### Exercise description
Count the lines in the items below that contain the string "plaque", with case counting, and reply with the number alone.

### Records supplied

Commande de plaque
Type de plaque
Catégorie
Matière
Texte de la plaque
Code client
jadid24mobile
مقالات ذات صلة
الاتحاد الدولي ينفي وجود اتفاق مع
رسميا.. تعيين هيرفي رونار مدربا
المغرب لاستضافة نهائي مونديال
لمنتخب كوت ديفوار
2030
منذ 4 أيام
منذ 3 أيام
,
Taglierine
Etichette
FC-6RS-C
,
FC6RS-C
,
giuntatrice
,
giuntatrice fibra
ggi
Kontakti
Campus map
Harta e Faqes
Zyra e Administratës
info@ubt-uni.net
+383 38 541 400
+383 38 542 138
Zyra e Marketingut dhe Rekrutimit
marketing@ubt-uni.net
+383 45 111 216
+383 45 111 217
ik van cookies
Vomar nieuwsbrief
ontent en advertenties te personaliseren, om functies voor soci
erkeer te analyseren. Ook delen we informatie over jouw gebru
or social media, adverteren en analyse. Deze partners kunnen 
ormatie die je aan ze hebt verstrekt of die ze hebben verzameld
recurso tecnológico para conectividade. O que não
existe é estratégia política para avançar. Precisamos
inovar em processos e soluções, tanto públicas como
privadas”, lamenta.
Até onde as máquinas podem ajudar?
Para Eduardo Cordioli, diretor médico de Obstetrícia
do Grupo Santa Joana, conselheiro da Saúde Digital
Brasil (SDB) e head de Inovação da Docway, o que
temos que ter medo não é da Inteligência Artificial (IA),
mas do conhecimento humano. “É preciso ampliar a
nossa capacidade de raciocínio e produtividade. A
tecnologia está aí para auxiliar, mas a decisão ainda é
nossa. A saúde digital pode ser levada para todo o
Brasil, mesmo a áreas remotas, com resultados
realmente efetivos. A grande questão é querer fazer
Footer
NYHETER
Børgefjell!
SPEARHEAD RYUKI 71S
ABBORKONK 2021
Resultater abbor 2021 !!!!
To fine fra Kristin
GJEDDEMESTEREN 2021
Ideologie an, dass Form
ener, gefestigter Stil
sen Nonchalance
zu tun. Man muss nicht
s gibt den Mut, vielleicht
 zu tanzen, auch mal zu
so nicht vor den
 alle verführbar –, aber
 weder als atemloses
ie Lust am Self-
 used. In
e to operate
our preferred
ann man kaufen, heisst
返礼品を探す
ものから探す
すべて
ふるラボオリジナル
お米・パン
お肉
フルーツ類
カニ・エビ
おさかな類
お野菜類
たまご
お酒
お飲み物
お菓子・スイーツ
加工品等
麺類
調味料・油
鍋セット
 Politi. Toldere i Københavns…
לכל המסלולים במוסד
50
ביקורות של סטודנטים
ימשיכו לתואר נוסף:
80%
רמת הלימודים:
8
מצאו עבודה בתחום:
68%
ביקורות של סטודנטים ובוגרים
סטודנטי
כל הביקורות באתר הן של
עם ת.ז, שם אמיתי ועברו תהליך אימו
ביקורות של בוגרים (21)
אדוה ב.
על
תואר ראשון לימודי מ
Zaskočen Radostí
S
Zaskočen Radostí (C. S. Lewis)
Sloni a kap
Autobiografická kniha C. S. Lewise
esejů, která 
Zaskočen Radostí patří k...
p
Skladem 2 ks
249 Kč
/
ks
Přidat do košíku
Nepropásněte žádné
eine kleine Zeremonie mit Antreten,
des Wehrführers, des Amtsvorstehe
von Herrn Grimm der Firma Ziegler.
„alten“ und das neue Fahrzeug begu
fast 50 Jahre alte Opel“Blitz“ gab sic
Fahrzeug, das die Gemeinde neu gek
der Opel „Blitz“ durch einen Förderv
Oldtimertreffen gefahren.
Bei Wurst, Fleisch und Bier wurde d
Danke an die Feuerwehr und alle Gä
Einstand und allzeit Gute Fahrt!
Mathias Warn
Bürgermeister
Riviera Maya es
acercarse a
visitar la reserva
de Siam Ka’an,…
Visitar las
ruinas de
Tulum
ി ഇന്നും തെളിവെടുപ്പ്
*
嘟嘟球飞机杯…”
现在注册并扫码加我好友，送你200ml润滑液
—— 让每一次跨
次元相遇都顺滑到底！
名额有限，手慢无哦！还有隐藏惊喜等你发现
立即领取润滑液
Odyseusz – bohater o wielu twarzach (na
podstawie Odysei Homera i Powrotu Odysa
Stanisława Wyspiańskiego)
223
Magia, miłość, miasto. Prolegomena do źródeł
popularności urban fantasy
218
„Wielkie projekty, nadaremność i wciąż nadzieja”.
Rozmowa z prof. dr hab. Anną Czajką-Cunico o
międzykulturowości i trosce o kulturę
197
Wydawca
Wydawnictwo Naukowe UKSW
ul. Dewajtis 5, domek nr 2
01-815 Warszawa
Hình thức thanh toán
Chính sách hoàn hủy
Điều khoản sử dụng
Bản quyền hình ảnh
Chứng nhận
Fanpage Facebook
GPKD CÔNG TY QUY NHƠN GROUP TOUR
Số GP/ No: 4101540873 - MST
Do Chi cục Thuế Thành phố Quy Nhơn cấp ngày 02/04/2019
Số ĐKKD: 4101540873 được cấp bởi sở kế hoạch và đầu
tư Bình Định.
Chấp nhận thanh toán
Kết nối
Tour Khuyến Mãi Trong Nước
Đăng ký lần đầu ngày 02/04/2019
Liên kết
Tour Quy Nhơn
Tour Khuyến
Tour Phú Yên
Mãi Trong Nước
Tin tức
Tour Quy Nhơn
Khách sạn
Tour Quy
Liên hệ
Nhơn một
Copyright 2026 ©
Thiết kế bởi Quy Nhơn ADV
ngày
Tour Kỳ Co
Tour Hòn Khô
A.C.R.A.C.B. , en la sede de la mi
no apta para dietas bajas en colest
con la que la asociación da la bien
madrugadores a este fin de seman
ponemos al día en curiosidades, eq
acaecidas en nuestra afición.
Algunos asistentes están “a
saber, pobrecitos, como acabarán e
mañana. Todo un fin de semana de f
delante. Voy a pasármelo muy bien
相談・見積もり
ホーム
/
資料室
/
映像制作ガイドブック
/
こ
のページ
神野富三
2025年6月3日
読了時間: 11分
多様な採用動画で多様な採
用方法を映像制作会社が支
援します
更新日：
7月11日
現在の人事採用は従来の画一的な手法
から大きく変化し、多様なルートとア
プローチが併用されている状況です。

### Solution to this task
3